A collaborative divorce is one of several methods available to reach a settlement with your spouse. It requires a formal commitment to the process and the open and free exchange of information.
Collaborative divorce is a relatively new option for reaching a divorce agreement with your spouse. According to the International Academy of Collaborative Professionals, it differs from more traditional methods, such as litigation and mediation, in significant ways.
How is it different from litigation?
Litigation is an adversarial process by its very nature. It can escalate conflict that can negatively affect your children and make cooperation on matters such as shared custody more difficult once the divorce is final. Collaborative divorce places an emphasis on good-faith negotiation and mutual respect. The goal is not to try to win but to reach an agreement.

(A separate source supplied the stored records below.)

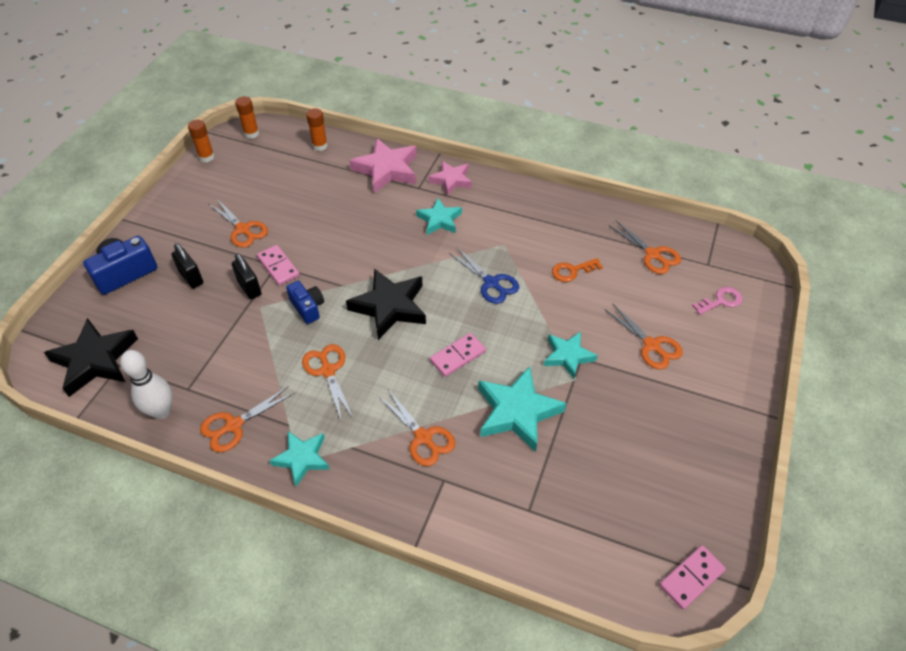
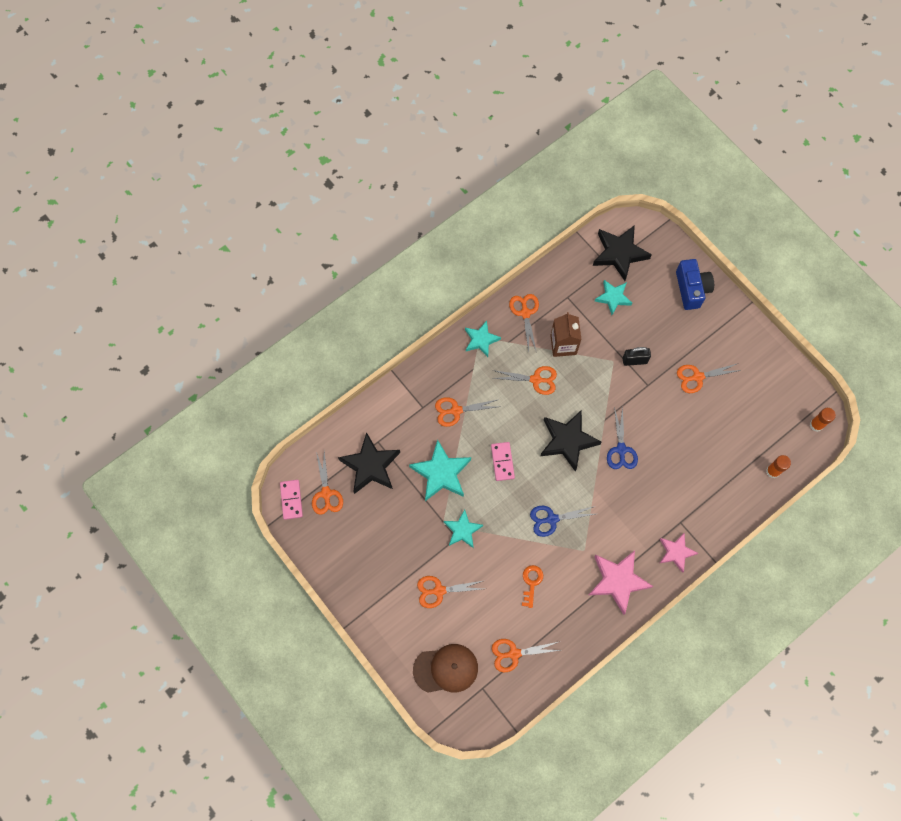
camera: 120 degrees right, 20 degrees up
white bowling pin [120,350,172,419] -> none
black padlock [171,243,203,289] -> none
orange glue stick [188,120,215,162] -> none
pink domino [257,245,300,286] -> none
blue camera [286,281,324,324] -> none
pink star [349,138,417,193] -> pink star moved to [589,550,653,615]
turquoise star [416,198,462,235] -> turquoise star moved to [595,280,632,315]
pink key [692,287,743,315] -> brown cap [413,644,478,693]
none -> orange scissors [312,452,343,515]
none -> black star [338,432,400,494]
none -> brown carton [550,312,582,357]
none -> blue scissors [607,406,638,469]

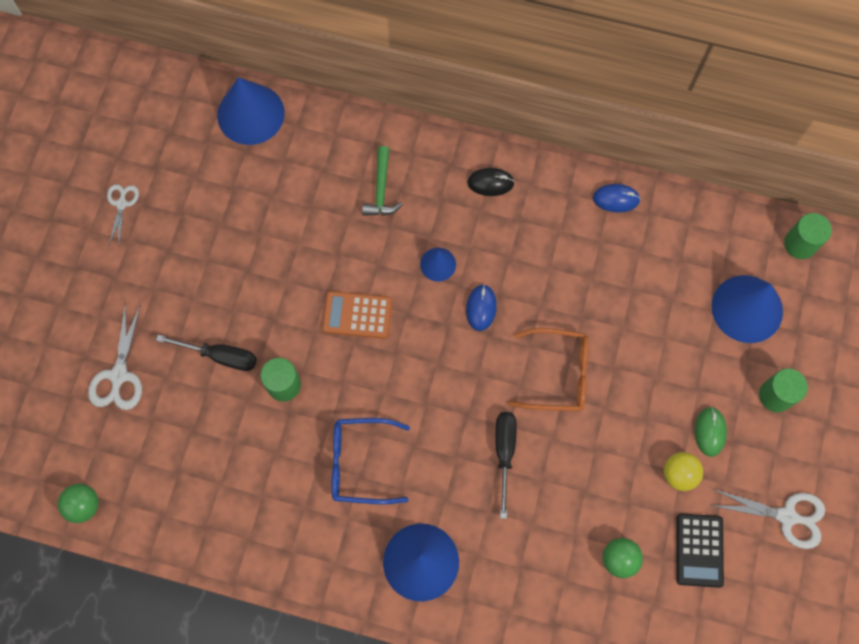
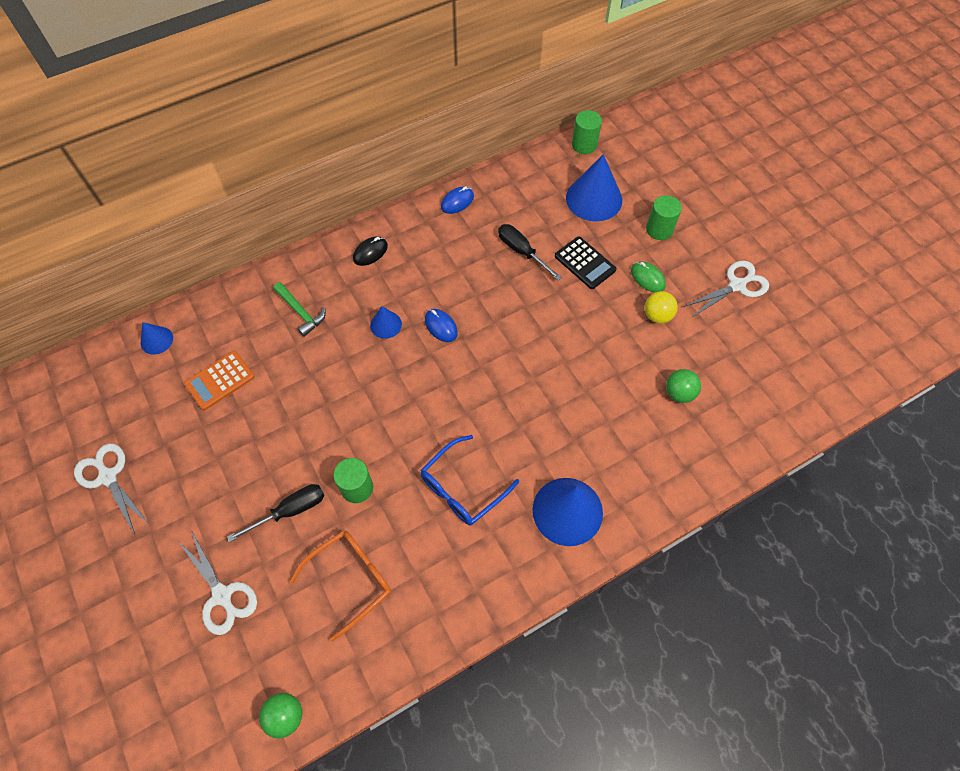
camera: 45 degrees left, 10 degrees down
white scissors [107,184,139,245] -> white scissors [74,443,149,534], size x1.59
blue cone [217,77,285,145] -> blue cone [141,322,173,355], size x0.51
orange calculator [322,291,392,339] -> orange calculator moved to [184,351,255,410]
black screwdriver [495,412,517,519] -> black screwdriver moved to [498,224,562,280]
orange glasses [508,328,589,411] -> orange glasses moved to [289,530,391,642]
black calculator [677,513,724,588] -> black calculator moved to [555,236,617,289]

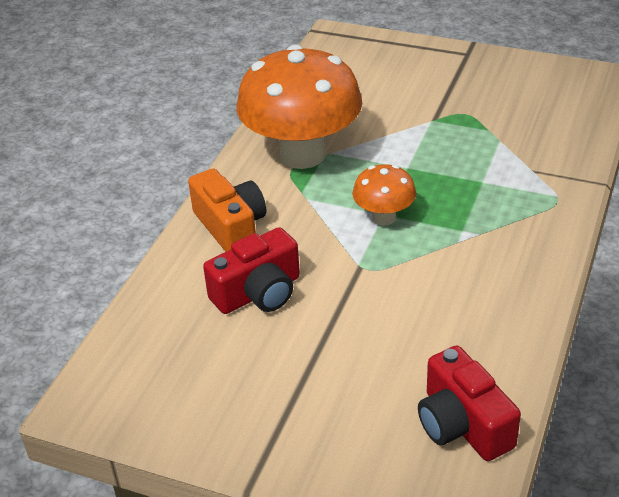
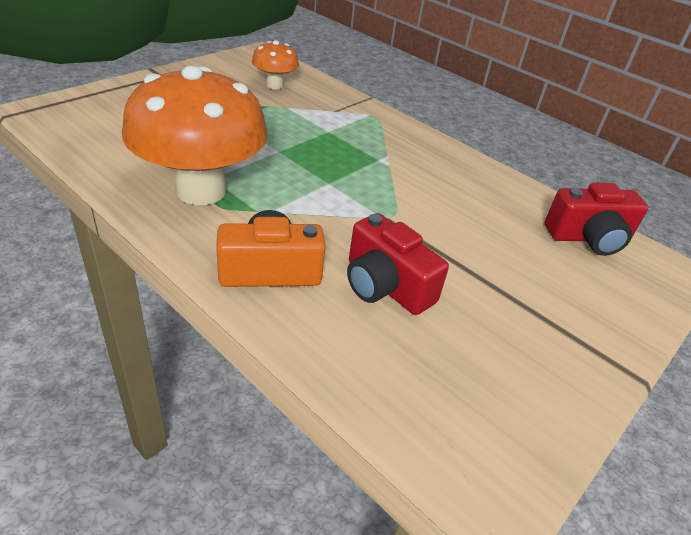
camera: 75 degrees left, 0 degrees up
red camera [203,227,300,314] -> red camera turned 150 degrees clockwise [347,213,449,315]
orange mushroom [352,164,416,225] -> orange mushroom moved to [252,40,299,89]

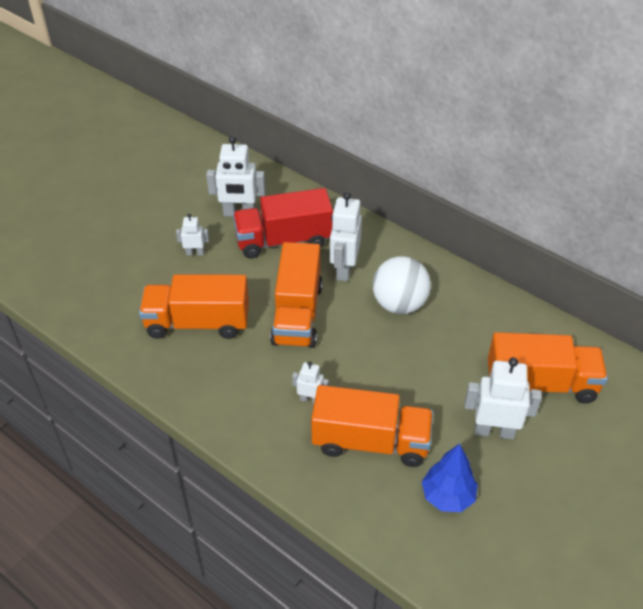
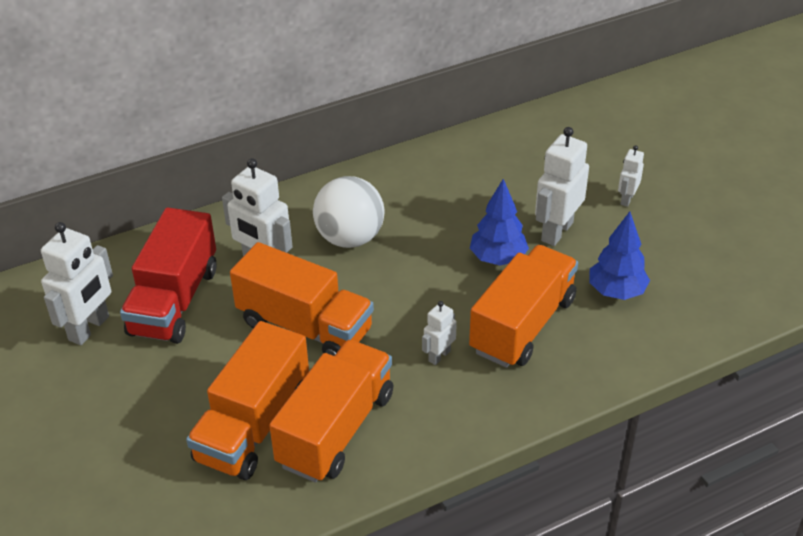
camera: 65 degrees left, 5 degrees down
white robot [176,214,209,255] -> white robot moved to [618,145,644,207]
orange truck [488,332,608,404] -> orange truck moved to [269,340,393,483]
none -> blue tree [470,179,529,266]

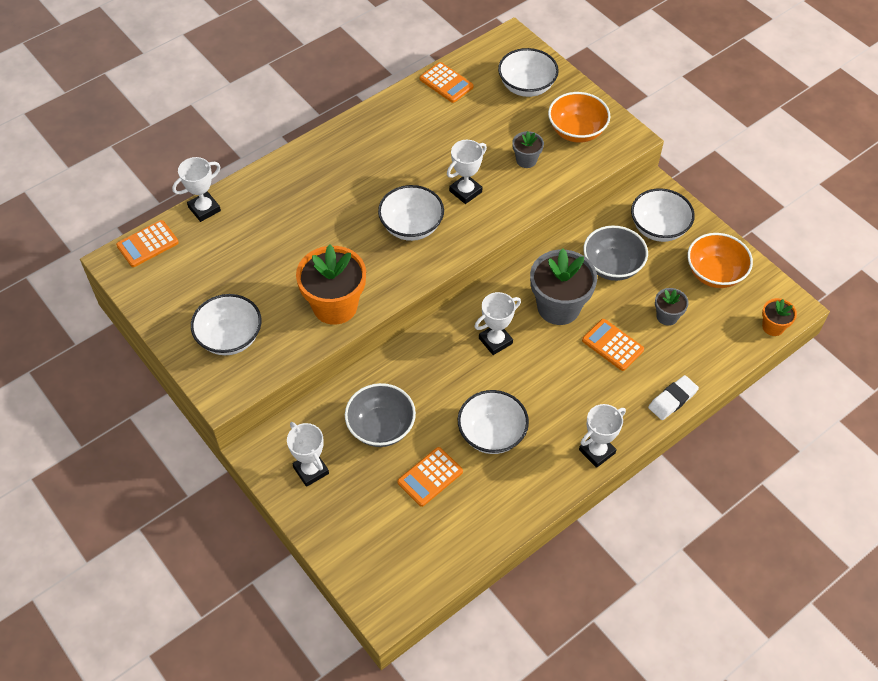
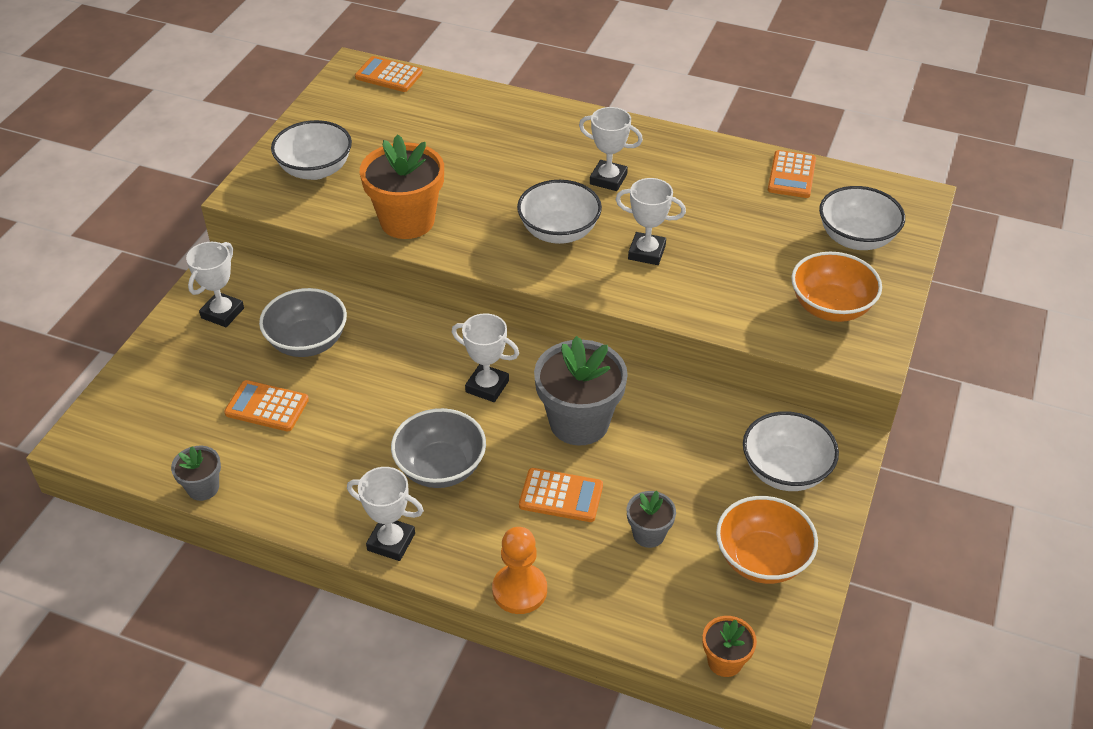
camera: 60 degrees right, 10 degrees down
white trophy [172,157,221,222] -> white trophy moved to [579,107,643,191]
white bowl [458,390,529,454] -> none
grey flower pot [512,131,544,168] -> grey flower pot moved to [171,446,221,501]
orange calculator [582,319,644,371] -> orange calculator turned 90 degrees clockwise [519,468,603,522]
grey bowl [583,225,648,281] -> grey bowl moved to [391,408,486,488]
white eraser [648,375,699,420] -> orange pawn [492,527,547,614]

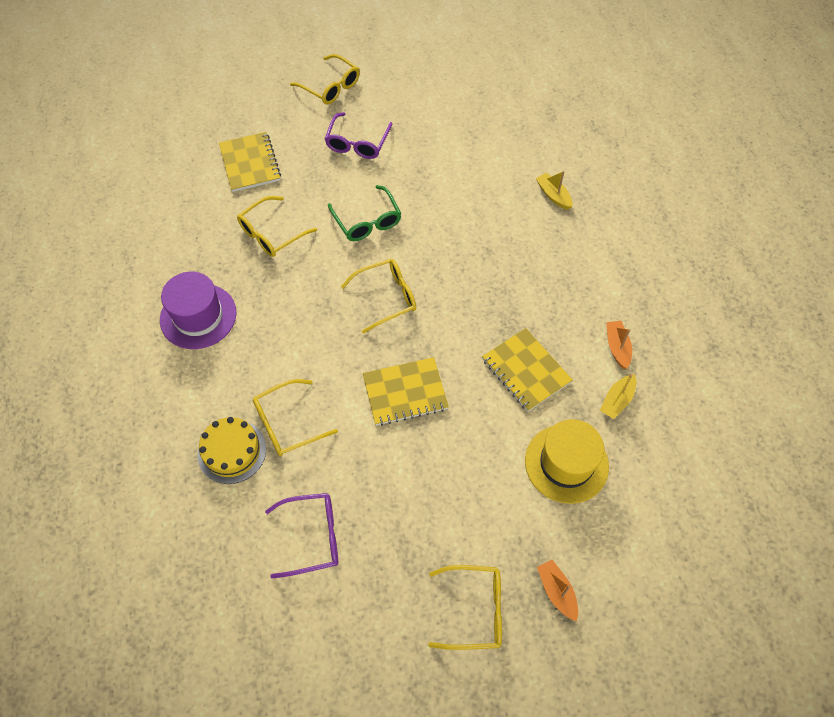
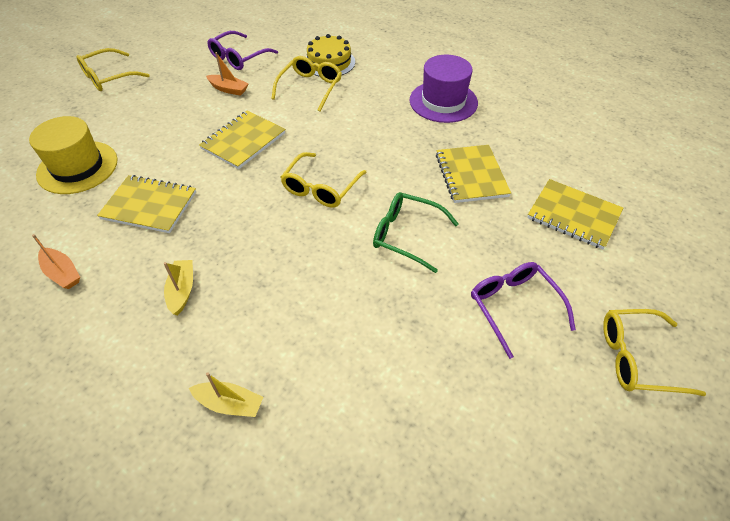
camera: 140 degrees right, 10 degrees down
yellow glasses [237,196,317,257] -> yellow notebook [436,145,511,203]
orange boat [537,560,578,622] -> orange boat moved to [206,52,249,96]
yellow boat [600,374,636,419] -> yellow boat moved to [164,260,193,315]

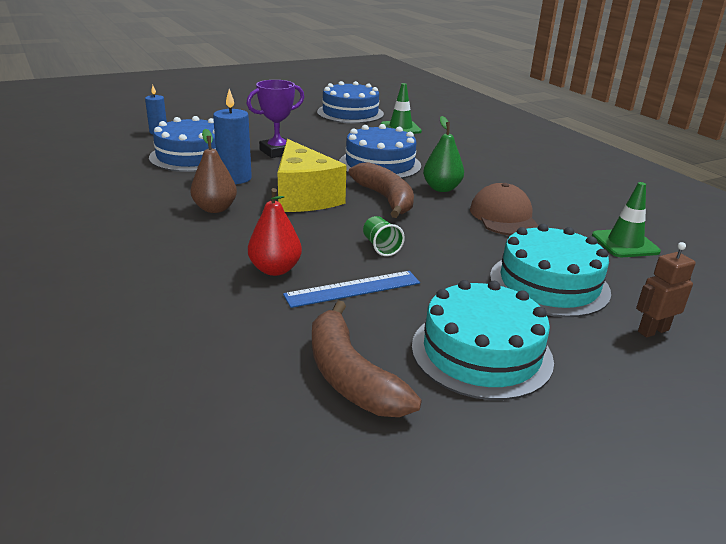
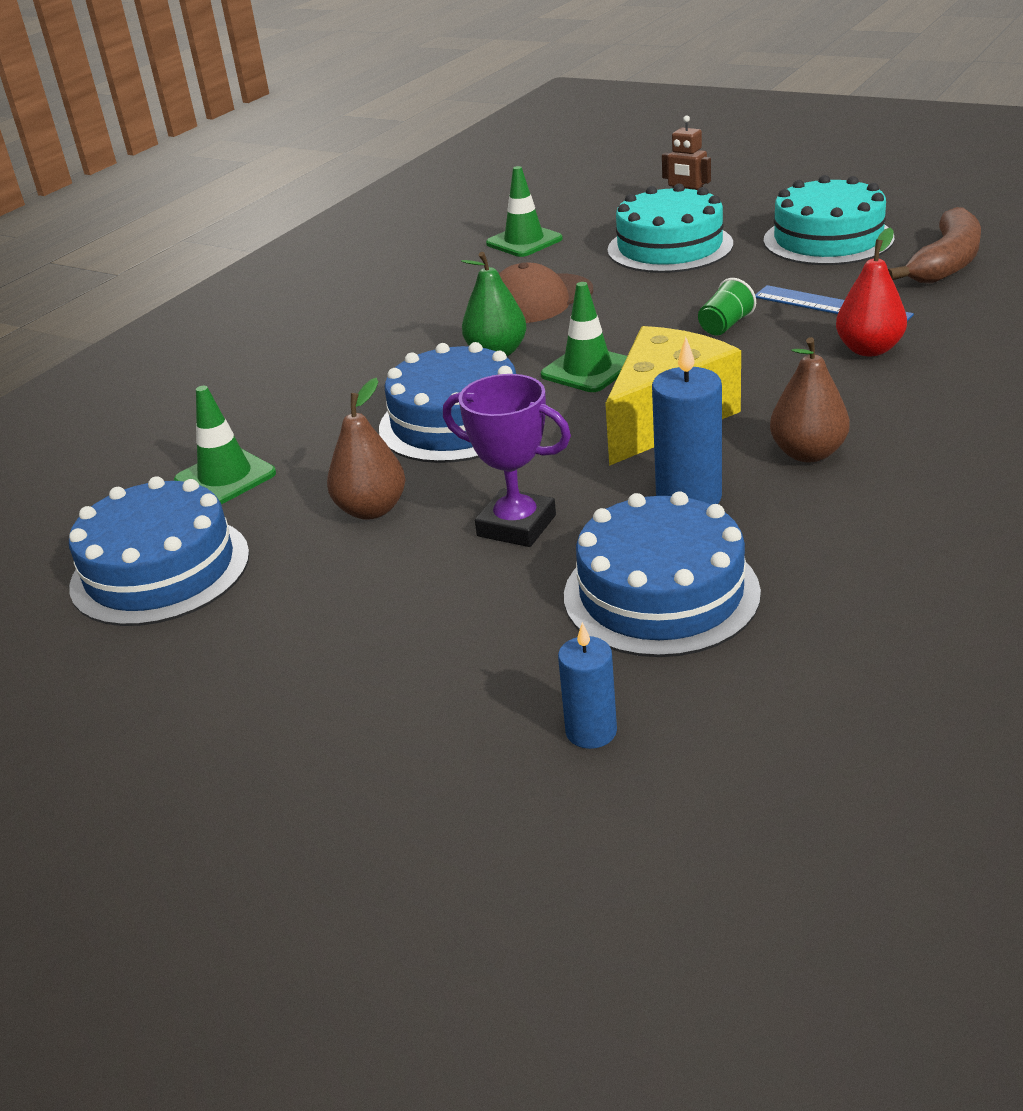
camera: 115 degrees left, 5 degrees up
brown banana [348,162,414,218] -> green traffic cone [541,282,627,392]
none -> brown pear [327,378,405,520]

Collaborative divorce also allows you and your spouse to apply creative problem solving to find solutions that are beneficial for everyone. In litigation, the judge gets the final say. You and your ex-spouse, as well as your children, have to abide by his or her decision whether you like it or not.
How is it different from mediation?
Collaborative divorce is similar to mediation in that each emphasizes a non-adversarial process. The main difference is that mediation involves a third party who acts as a go-between to facilitate discussion between you and your spouse. The mediator has to remain neutral and is unable to give support or advice. In a collaborative divorce, you and your spouse work with people familiar with the process who act in your interest.
Though not possible for all couples, a collaborative process can reduce the negative impact of divorce and allow you to enter the next phase of your life without conflict.